A Note on This Project

This is the beginning of a journey. I built craft-cli to crystallize how I think about building software — the discipline of scoping before designing, designing before coding, challenging before committing, and verifying before claiming "done."

It's opinionated by design. It reflects my workflow, my standards, my beliefs about quality. Some of these opinions will resonate with you; others won't.

This is not a one-size-fits-all tool. It's a starting point.

Fork it. Rip out the skills that don't match your workflow. Add skills for your domain. Change the auto-trigger rules. Rewrite the hooks. Make it yours.

The plugin architecture makes this easy — each skill is a self-contained SKILL.md file. Add a folder, write a prompt, and it's a new skill. The context passing system means your new skills can read and write the same .craft/context/ artifacts.

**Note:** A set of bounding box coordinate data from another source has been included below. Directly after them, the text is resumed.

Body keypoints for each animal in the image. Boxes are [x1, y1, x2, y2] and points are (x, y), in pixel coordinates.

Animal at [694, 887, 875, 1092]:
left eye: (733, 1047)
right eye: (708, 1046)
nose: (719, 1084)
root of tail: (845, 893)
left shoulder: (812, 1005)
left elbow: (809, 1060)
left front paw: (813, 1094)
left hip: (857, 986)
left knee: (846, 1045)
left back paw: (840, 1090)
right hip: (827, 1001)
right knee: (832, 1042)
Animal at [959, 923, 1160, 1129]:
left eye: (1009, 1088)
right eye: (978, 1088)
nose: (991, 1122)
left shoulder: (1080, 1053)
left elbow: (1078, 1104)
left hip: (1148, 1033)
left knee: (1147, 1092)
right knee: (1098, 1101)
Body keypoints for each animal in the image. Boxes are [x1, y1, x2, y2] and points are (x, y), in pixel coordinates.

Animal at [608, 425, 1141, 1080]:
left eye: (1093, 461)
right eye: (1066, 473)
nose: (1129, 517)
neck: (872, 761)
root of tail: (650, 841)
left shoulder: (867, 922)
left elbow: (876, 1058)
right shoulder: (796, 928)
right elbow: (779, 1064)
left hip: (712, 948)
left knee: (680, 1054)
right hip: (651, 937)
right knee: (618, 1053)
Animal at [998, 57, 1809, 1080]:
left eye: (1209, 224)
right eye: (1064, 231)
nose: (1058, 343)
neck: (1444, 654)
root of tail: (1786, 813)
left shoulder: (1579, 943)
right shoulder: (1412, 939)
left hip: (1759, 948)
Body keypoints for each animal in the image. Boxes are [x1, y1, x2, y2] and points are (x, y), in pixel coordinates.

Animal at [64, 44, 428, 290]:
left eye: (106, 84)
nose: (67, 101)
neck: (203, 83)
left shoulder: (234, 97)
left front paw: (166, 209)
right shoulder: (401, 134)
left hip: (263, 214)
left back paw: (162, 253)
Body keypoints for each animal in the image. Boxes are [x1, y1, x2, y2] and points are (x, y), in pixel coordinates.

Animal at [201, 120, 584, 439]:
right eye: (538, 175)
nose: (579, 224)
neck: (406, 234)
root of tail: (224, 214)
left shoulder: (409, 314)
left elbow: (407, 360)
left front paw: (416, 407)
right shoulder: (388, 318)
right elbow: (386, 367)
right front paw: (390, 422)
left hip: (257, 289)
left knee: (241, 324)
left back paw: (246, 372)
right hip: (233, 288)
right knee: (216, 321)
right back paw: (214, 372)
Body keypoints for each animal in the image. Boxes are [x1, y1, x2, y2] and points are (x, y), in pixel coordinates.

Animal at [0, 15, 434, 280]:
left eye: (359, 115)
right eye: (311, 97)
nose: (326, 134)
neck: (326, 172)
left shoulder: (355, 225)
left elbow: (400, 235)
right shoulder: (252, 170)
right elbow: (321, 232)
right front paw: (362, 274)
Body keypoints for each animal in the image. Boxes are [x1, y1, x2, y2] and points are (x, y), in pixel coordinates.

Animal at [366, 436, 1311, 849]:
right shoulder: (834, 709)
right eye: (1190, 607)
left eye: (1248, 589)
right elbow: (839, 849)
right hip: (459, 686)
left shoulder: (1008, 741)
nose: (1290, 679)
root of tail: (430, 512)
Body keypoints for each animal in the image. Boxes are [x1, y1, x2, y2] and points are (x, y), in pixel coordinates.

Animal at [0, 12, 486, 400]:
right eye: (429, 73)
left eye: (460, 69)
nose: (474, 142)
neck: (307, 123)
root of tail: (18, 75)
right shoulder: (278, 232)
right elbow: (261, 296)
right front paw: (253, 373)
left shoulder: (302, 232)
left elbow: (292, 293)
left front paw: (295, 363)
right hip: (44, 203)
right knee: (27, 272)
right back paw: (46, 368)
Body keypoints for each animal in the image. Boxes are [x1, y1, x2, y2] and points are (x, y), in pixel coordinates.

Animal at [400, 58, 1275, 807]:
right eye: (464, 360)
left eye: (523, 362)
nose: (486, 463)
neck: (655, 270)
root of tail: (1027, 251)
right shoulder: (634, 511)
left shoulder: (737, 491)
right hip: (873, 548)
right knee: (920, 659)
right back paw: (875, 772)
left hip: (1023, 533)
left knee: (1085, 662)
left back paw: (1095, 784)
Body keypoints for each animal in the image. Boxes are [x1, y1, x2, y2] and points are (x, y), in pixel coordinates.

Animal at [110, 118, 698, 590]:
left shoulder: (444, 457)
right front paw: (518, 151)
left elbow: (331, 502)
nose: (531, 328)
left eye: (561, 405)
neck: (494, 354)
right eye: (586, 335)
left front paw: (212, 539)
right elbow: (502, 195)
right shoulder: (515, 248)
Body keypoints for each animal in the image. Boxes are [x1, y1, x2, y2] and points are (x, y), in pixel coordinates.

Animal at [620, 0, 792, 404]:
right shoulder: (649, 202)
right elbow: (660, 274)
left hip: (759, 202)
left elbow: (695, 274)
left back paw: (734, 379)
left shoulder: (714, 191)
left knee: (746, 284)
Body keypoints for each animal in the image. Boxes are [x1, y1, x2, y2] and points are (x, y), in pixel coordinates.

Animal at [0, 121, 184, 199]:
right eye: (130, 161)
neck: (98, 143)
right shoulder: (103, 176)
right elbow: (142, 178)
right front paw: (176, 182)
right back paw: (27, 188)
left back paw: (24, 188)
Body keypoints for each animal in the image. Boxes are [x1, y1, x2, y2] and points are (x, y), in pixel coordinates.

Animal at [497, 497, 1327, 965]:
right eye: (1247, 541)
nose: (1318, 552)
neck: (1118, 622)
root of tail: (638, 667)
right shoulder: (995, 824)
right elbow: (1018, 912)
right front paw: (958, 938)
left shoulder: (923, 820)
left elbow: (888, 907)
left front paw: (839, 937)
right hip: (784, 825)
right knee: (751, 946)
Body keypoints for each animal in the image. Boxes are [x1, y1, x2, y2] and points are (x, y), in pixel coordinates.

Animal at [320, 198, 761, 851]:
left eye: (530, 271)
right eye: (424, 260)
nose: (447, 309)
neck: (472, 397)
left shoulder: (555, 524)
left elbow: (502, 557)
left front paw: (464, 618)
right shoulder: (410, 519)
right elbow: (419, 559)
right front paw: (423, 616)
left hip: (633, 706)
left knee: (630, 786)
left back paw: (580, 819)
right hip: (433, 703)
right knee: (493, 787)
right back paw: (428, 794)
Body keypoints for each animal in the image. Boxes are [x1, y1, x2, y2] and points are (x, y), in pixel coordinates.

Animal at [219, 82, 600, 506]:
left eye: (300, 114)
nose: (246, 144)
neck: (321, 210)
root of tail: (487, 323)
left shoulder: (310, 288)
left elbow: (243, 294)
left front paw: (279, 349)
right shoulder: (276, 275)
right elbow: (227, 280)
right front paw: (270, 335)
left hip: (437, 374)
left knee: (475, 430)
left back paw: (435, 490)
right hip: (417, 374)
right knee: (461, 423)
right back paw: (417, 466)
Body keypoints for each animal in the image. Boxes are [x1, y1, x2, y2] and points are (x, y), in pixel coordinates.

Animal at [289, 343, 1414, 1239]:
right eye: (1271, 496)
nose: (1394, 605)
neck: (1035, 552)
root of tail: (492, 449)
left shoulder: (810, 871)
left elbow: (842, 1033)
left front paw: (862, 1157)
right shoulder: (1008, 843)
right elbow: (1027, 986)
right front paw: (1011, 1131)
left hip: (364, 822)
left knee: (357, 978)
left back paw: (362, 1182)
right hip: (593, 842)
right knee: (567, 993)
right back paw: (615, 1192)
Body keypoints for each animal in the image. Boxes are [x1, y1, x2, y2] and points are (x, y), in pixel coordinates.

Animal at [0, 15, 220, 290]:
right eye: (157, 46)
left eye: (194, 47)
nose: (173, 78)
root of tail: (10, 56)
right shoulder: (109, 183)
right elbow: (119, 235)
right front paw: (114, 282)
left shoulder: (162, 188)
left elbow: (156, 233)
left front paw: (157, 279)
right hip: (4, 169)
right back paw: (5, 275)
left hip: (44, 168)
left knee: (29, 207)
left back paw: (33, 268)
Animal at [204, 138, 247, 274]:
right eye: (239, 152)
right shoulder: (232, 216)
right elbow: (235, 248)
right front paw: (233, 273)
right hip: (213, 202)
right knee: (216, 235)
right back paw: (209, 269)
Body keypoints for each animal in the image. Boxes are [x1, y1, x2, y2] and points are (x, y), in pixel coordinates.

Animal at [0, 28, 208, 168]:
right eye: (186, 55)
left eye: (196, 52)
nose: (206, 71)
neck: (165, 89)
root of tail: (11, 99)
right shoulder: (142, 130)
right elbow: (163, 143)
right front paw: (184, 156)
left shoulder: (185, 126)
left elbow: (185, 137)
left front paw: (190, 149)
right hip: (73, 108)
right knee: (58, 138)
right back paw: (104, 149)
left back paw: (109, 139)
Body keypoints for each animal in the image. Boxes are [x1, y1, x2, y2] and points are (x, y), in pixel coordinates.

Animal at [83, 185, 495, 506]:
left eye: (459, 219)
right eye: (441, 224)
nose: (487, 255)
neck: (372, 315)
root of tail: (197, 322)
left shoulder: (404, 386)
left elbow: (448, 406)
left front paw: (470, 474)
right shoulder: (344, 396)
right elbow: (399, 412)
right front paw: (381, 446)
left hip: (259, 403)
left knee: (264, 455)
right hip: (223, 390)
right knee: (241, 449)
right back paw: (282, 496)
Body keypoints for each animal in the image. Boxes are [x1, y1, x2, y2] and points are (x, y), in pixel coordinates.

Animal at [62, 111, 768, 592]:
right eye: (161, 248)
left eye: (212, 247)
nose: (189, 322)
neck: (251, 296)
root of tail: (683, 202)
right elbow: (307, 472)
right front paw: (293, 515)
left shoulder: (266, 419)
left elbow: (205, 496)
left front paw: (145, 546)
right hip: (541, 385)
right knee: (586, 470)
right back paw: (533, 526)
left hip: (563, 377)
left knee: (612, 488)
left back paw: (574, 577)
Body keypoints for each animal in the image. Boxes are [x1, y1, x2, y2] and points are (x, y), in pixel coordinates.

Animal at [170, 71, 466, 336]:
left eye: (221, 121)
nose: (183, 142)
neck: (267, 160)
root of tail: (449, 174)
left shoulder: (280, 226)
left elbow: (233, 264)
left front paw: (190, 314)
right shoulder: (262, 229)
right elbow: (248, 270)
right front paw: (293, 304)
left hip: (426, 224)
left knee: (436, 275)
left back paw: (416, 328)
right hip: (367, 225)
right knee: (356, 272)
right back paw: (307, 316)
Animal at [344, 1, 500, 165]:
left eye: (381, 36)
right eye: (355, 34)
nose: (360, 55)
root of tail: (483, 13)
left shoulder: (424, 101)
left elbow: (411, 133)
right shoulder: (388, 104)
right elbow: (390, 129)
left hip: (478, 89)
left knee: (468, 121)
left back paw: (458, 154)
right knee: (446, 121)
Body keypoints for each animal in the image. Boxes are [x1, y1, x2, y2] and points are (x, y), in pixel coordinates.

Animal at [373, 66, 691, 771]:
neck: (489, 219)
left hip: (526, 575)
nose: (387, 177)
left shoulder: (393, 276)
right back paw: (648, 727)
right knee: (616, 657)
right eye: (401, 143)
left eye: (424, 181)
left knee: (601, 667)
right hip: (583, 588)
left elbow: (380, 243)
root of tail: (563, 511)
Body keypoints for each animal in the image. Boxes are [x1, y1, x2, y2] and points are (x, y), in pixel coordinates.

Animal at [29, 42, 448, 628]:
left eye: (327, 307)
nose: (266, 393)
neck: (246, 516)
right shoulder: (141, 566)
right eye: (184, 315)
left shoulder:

If you build something interesting on top of this, I'd love to see it.




Contributing

This is a personal project, but contributions are welcome. If you have ideas for new skills, better prompt engineering, or workflow improvements:

  1. Fork the repository
  2. Create your branch (git checkout -b feature/amazing-skill)
  3. Make your changes
  4. Open a PR

License

MIT — do whatever you want with it.



Quality is the strategy. Momentum is the method. Craft is the practice.